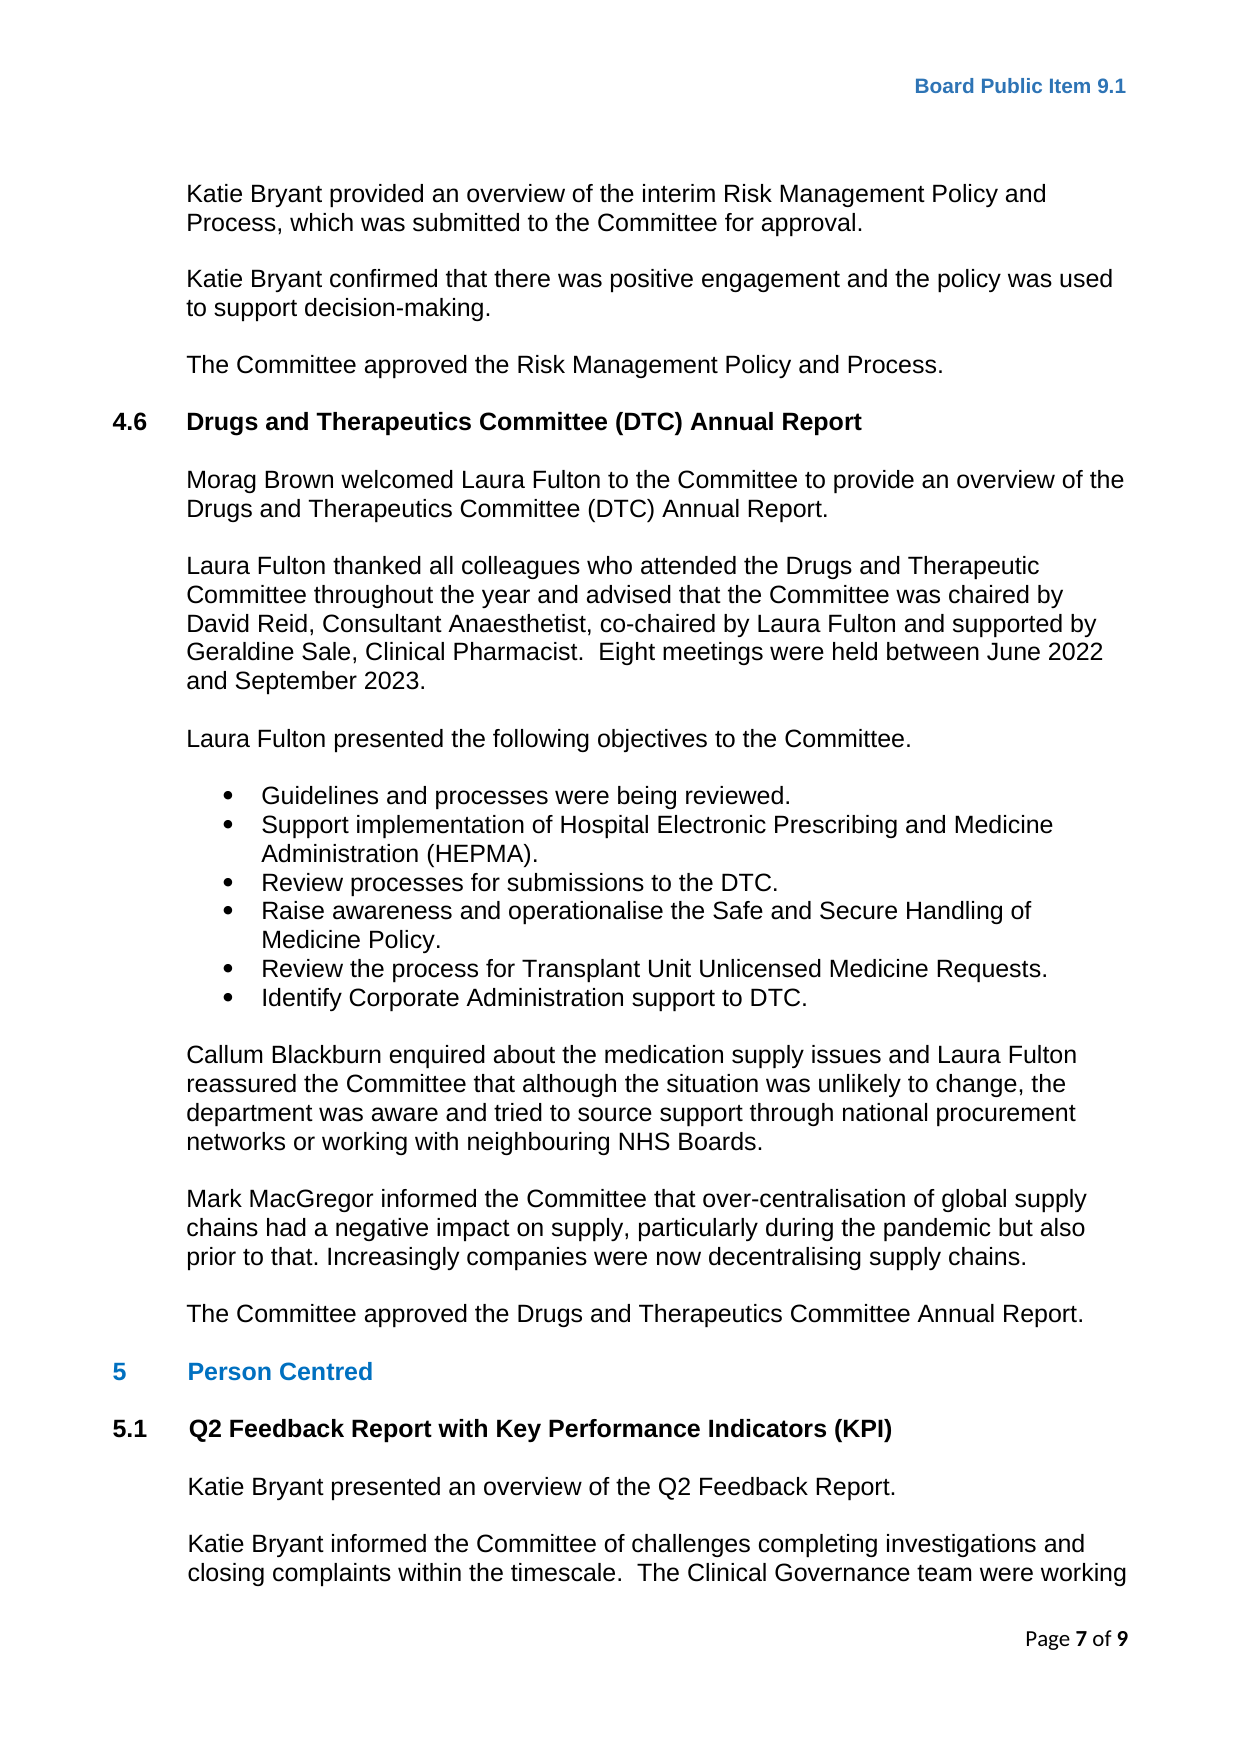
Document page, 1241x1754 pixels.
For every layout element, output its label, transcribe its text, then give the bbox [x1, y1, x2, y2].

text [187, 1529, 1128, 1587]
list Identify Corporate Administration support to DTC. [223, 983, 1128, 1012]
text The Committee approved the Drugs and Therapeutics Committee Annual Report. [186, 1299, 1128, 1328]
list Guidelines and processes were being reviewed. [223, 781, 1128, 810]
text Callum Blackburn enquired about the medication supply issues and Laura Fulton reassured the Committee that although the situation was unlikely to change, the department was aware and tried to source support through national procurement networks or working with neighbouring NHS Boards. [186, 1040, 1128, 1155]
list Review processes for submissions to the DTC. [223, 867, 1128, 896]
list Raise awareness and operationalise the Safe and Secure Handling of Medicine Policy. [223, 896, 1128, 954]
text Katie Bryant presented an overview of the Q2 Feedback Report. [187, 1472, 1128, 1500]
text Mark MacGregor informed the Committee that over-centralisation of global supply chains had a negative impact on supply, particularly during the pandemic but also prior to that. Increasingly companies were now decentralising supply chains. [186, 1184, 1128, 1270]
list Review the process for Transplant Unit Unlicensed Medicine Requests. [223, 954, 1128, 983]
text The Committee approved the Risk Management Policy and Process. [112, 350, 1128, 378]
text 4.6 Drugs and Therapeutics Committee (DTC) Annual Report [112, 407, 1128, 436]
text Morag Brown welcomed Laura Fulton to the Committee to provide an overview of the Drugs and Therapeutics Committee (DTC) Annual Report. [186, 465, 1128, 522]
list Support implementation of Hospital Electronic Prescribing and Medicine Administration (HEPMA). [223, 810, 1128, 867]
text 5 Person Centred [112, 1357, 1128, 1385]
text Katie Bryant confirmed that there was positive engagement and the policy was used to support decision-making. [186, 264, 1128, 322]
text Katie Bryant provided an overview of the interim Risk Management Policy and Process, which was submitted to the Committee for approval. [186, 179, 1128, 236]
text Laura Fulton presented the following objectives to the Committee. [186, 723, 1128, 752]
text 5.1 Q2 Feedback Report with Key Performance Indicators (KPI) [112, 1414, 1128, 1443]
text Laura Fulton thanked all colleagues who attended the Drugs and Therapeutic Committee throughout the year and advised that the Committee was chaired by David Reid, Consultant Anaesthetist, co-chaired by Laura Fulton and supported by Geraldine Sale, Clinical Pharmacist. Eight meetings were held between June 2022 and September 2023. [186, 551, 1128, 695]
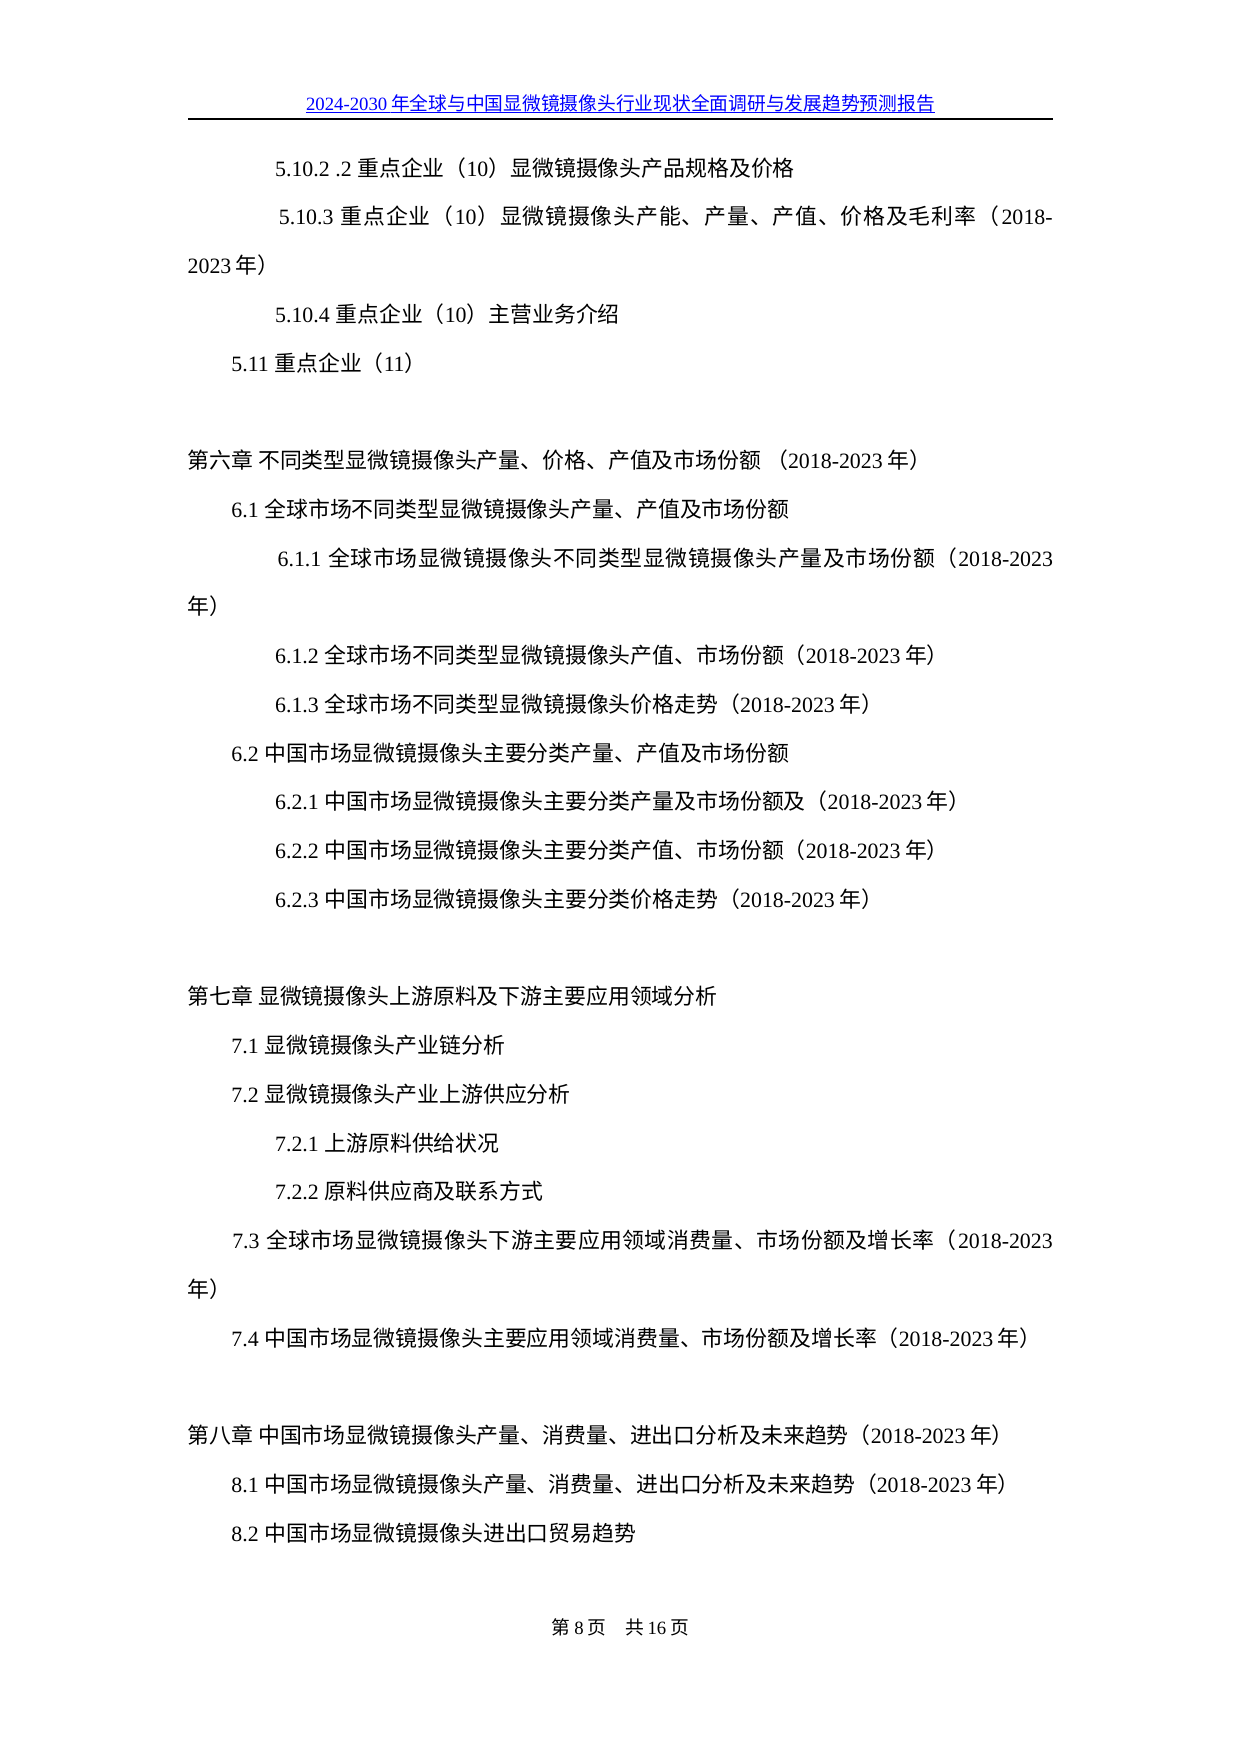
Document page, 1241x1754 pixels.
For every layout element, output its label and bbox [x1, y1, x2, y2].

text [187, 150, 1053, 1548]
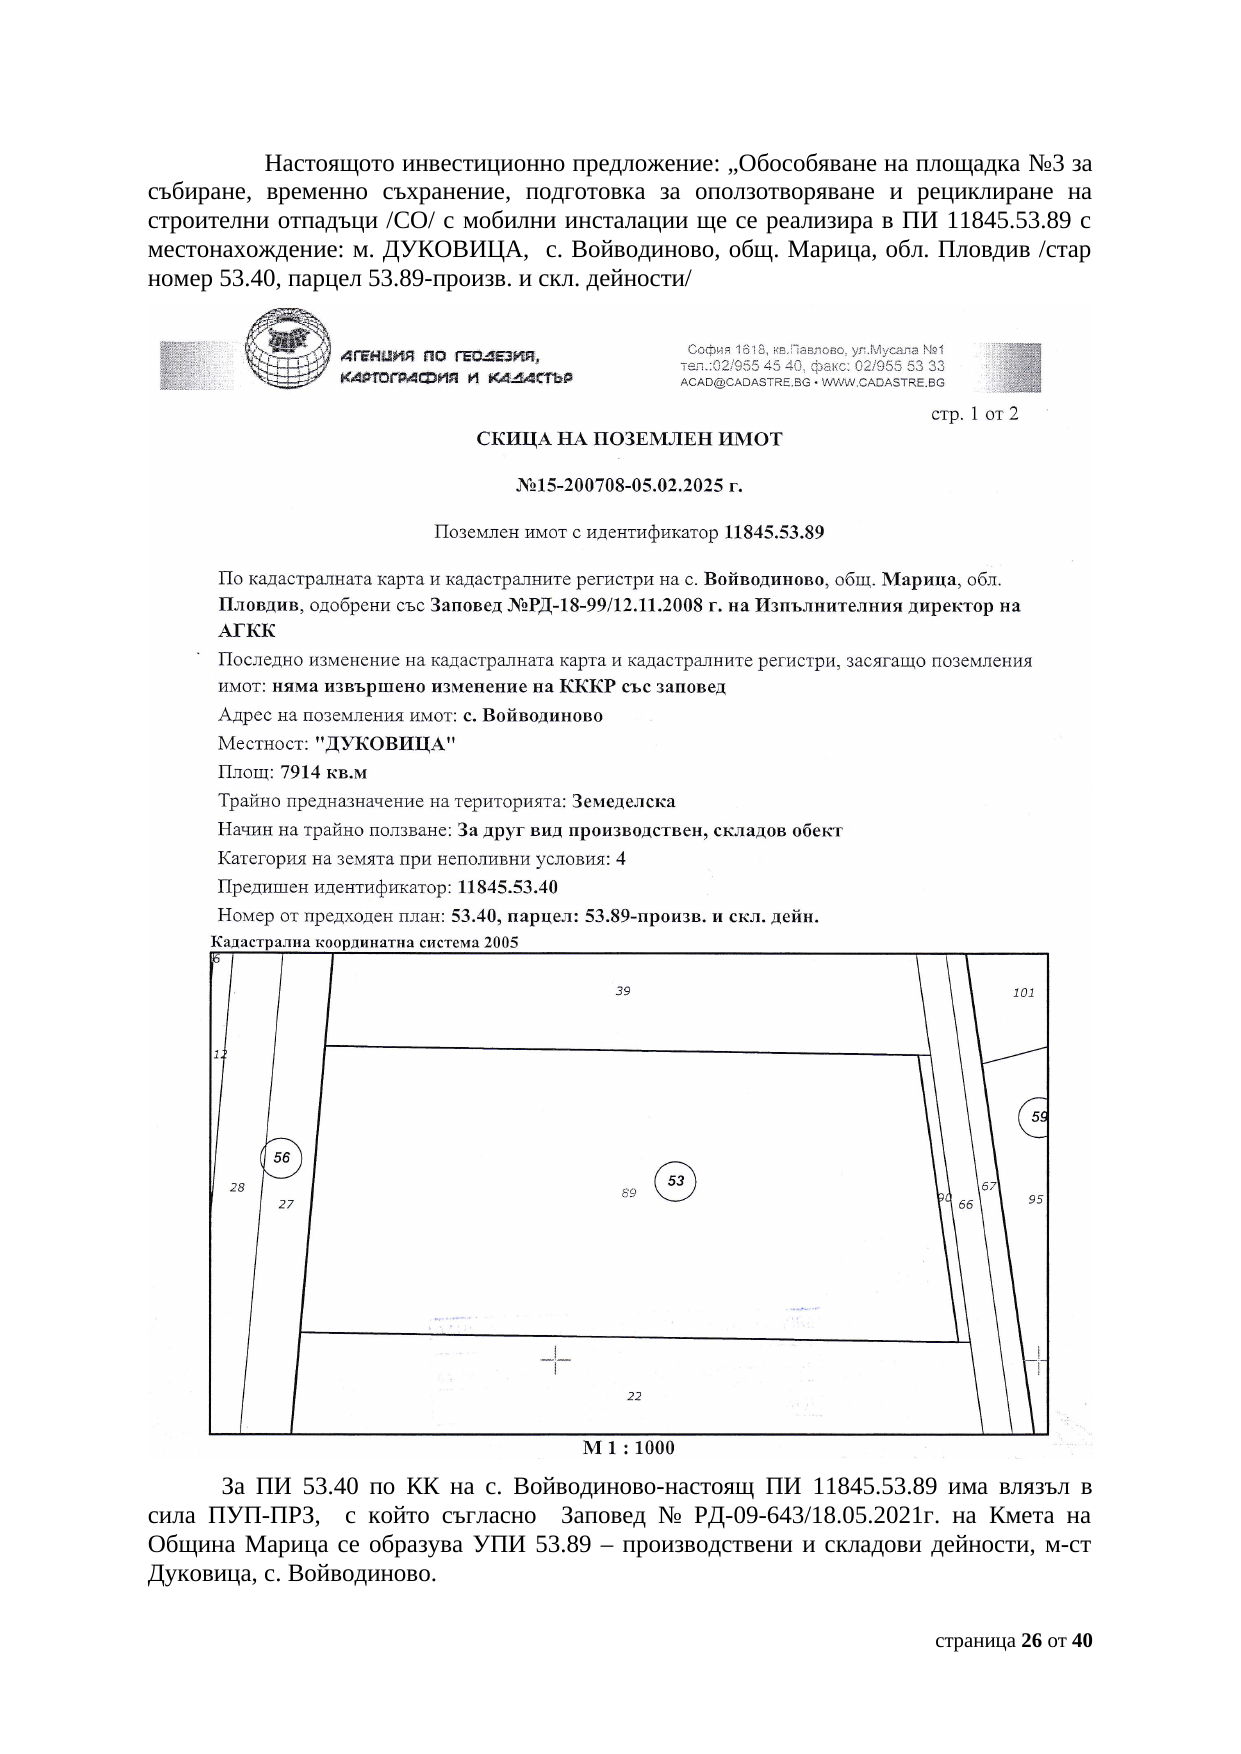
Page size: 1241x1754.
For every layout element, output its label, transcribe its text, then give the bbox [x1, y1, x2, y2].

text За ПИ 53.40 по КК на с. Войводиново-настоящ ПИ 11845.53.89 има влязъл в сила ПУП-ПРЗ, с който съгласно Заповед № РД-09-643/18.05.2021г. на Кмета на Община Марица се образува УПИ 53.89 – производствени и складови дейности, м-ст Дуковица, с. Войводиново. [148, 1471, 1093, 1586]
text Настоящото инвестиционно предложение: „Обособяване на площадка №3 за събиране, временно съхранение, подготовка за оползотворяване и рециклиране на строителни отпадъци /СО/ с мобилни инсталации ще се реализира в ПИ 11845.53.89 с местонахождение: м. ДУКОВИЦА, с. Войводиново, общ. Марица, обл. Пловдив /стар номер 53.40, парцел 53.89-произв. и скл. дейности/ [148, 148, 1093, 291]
::::::::
**Assigned task**
Retype every entry verbatim and exclude the pictures from the copy.

**The completed task**
Document page, 1241x1754 pixels.
For every layout element, output its label, transcribe its text, then give the bbox [x1, y1, x2, y2].

text [187, 1529, 1128, 1587]
list Identify Corporate Administration support to DTC. [223, 983, 1128, 1012]
text The Committee approved the Drugs and Therapeutics Committee Annual Report. [186, 1299, 1128, 1328]
list Guidelines and processes were being reviewed. [223, 781, 1128, 810]
text Callum Blackburn enquired about the medication supply issues and Laura Fulton reassured the Committee that although the situation was unlikely to change, the department was aware and tried to source support through national procurement networks or working with neighbouring NHS Boards. [186, 1040, 1128, 1155]
list Review processes for submissions to the DTC. [223, 867, 1128, 896]
list Raise awareness and operationalise the Safe and Secure Handling of Medicine Policy. [223, 896, 1128, 954]
text Katie Bryant presented an overview of the Q2 Feedback Report. [187, 1472, 1128, 1500]
text Mark MacGregor informed the Committee that over-centralisation of global supply chains had a negative impact on supply, particularly during the pandemic but also prior to that. Increasingly companies were now decentralising supply chains. [186, 1184, 1128, 1270]
list Review the process for Transplant Unit Unlicensed Medicine Requests. [223, 954, 1128, 983]
text The Committee approved the Risk Management Policy and Process. [112, 350, 1128, 378]
text 4.6 Drugs and Therapeutics Committee (DTC) Annual Report [112, 407, 1128, 436]
text Morag Brown welcomed Laura Fulton to the Committee to provide an overview of the Drugs and Therapeutics Committee (DTC) Annual Report. [186, 465, 1128, 522]
list Support implementation of Hospital Electronic Prescribing and Medicine Administration (HEPMA). [223, 810, 1128, 867]
text 5 Person Centred [112, 1357, 1128, 1385]
text Katie Bryant confirmed that there was positive engagement and the policy was used to support decision-making. [186, 264, 1128, 322]
text Katie Bryant provided an overview of the interim Risk Management Policy and Process, which was submitted to the Committee for approval. [186, 179, 1128, 236]
text Laura Fulton presented the following objectives to the Committee. [186, 723, 1128, 752]
text 5.1 Q2 Feedback Report with Key Performance Indicators (KPI) [112, 1414, 1128, 1443]
text Laura Fulton thanked all colleagues who attended the Drugs and Therapeutic Committee throughout the year and advised that the Committee was chaired by David Reid, Consultant Anaesthetist, co-chaired by Laura Fulton and supported by Geraldine Sale, Clinical Pharmacist. Eight meetings were held between June 2022 and September 2023. [186, 551, 1128, 695]
Document page, 1241x1754 pixels.
For every layout element, output its label and bbox [x1, y1, x2, y2].

text [187, 150, 1053, 1548]
Page size: 1241x1754.
For every layout element, output its label, transcribe its text, then give the bbox [x1, y1, x2, y2].

text За ПИ 53.40 по КК на с. Войводиново-настоящ ПИ 11845.53.89 има влязъл в сила ПУП-ПРЗ, с който съгласно Заповед № РД-09-643/18.05.2021г. на Кмета на Община Марица се образува УПИ 53.89 – производствени и складови дейности, м-ст Дуковица, с. Войводиново. [148, 1471, 1093, 1586]
text Настоящото инвестиционно предложение: „Обособяване на площадка №3 за събиране, временно съхранение, подготовка за оползотворяване и рециклиране на строителни отпадъци /СО/ с мобилни инсталации ще се реализира в ПИ 11845.53.89 с местонахождение: м. ДУКОВИЦА, с. Войводиново, общ. Марица, обл. Пловдив /стар номер 53.40, парцел 53.89-произв. и скл. дейности/ [148, 148, 1093, 291]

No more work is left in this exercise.